▶ _PROMPT_:
Write out the records in full, exactly as given, but without the images.

▶ _ENTRIES SUPPLIED_:
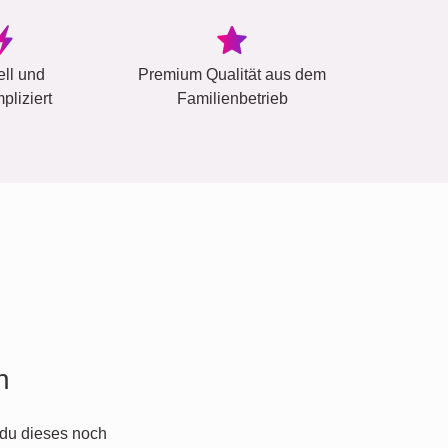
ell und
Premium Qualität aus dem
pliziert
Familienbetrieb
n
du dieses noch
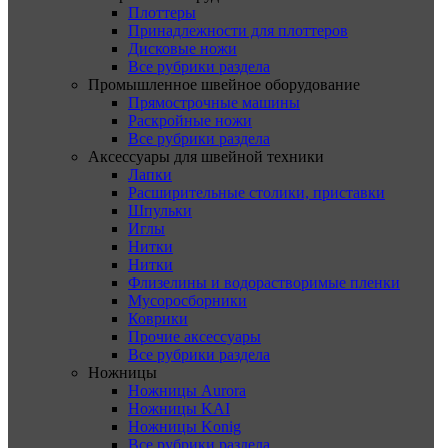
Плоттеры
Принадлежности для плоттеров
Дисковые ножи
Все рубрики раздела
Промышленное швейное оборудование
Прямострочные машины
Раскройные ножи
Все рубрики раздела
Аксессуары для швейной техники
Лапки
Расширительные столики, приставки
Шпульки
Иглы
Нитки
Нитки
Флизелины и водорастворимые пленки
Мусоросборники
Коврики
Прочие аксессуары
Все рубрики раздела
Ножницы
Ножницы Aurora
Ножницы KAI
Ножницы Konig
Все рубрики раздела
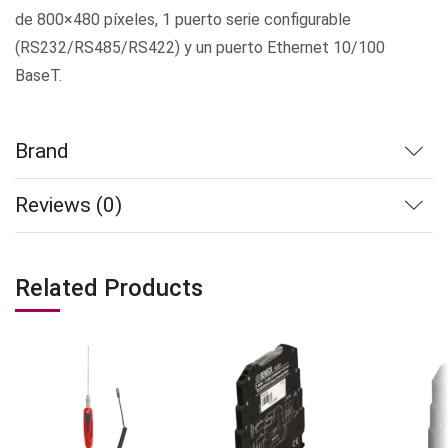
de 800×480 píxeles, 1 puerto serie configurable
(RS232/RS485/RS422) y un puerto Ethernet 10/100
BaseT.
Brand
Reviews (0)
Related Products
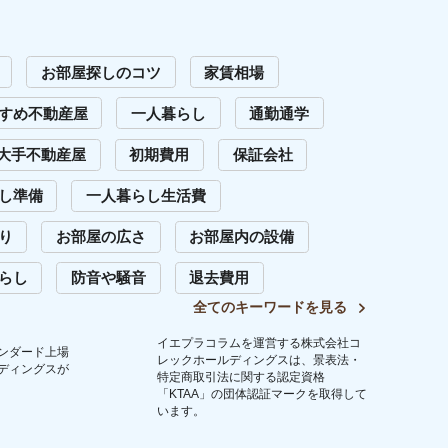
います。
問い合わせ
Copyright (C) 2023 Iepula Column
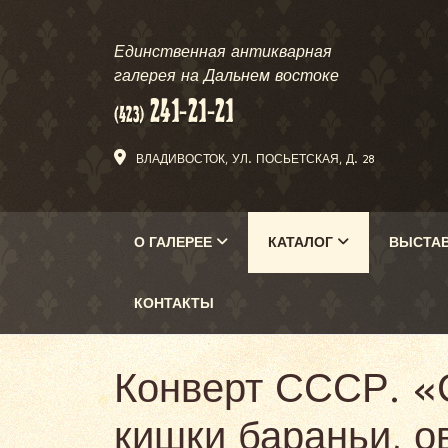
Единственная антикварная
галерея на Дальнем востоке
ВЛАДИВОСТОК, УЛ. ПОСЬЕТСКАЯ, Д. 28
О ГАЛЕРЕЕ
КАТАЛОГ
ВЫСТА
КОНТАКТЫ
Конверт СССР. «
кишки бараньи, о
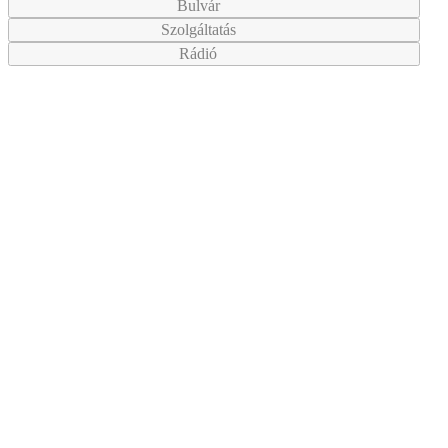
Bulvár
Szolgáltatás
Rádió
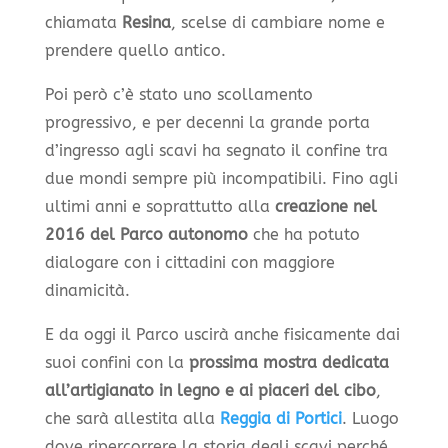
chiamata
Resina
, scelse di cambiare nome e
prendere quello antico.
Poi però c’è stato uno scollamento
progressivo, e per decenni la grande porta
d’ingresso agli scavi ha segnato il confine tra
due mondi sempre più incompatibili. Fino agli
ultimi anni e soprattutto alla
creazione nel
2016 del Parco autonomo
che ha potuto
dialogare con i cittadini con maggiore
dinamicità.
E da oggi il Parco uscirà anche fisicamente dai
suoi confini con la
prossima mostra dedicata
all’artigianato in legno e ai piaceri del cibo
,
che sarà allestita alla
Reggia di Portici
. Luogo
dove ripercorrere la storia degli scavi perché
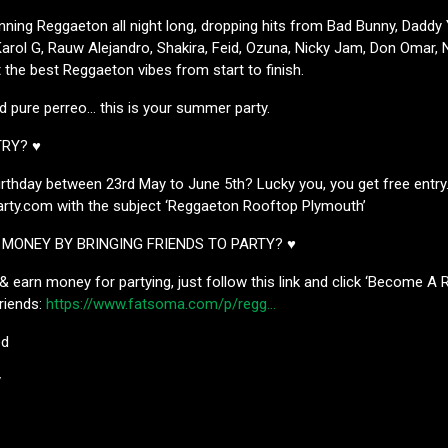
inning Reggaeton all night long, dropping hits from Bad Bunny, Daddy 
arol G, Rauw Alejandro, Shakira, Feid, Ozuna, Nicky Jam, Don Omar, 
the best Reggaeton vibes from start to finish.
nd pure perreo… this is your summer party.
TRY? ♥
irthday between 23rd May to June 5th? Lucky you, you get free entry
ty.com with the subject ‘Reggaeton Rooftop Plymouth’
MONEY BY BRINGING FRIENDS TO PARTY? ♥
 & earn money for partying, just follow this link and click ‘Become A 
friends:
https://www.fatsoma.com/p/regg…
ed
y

▶ _RESPONSE_:
ell und
Premium Qualität aus dem
pliziert
Familienbetrieb
n
du dieses noch
Плоттеры
Принадлежности для плоттеров
Дисковые ножи
Все рубрики раздела
Промышленное швейное оборудование
Прямострочные машины
Раскройные ножи
Все рубрики раздела
Аксессуары для швейной техники
Лапки
Расширительные столики, приставки
Шпульки
Иглы
Нитки
Нитки
Флизелины и водорастворимые пленки
Мусоросборники
Коврики
Прочие аксессуары
Все рубрики раздела
Ножницы
Ножницы Aurora
Ножницы KAI
Ножницы Konig
Все рубрики раздела
de 800×480 píxeles, 1 puerto serie configurable
(RS232/RS485/RS422) y un puerto Ethernet 10/100
BaseT.
Brand
Reviews (0)
Related Products
います。
問い合わせ
Copyright (C) 2023 Iepula Column
Единственная антикварная
галерея на Дальнем востоке
ВЛАДИВОСТОК, УЛ. ПОСЬЕТСКАЯ, Д. 28
О ГАЛЕРЕЕ
КАТАЛОГ
ВЫСТА
КОНТАКТЫ
Конверт СССР. «
кишки бараньи, о
Bulvár
Szolgáltatás
Rádió
chiamata
Resina
, scelse di cambiare nome e
prendere quello antico.
Poi però c’è stato uno scollamento
progressivo, e per decenni la grande porta
d’ingresso agli scavi ha segnato il confine tra
due mondi sempre più incompatibili. Fino agli
ultimi anni e soprattutto alla
creazione nel
2016 del Parco autonomo
che ha potuto
dialogare con i cittadini con maggiore
dinamicità.
E da oggi il Parco uscirà anche fisicamente dai
suoi confini con la
prossima mostra dedicata
all’artigianato in legno e ai piaceri del cibo
,
che sarà allestita alla
Reggia di Portici
. Luogo
dove ripercorrere la storia degli scavi perché
inning Reggaeton all night long, dropping hits from Bad Bunny, Daddy 
arol G, Rauw Alejandro, Shakira, Feid, Ozuna, Nicky Jam, Don Omar, 
the best Reggaeton vibes from start to finish.
nd pure perreo… this is your summer party.
TRY? ♥
irthday between 23rd May to June 5th? Lucky you, you get free entry
ty.com with the subject ‘Reggaeton Rooftop Plymouth’
MONEY BY BRINGING FRIENDS TO PARTY? ♥
 & earn money for partying, just follow this link and click ‘Become A 
friends:
https://www.fatsoma.com/p/regg…
ed
y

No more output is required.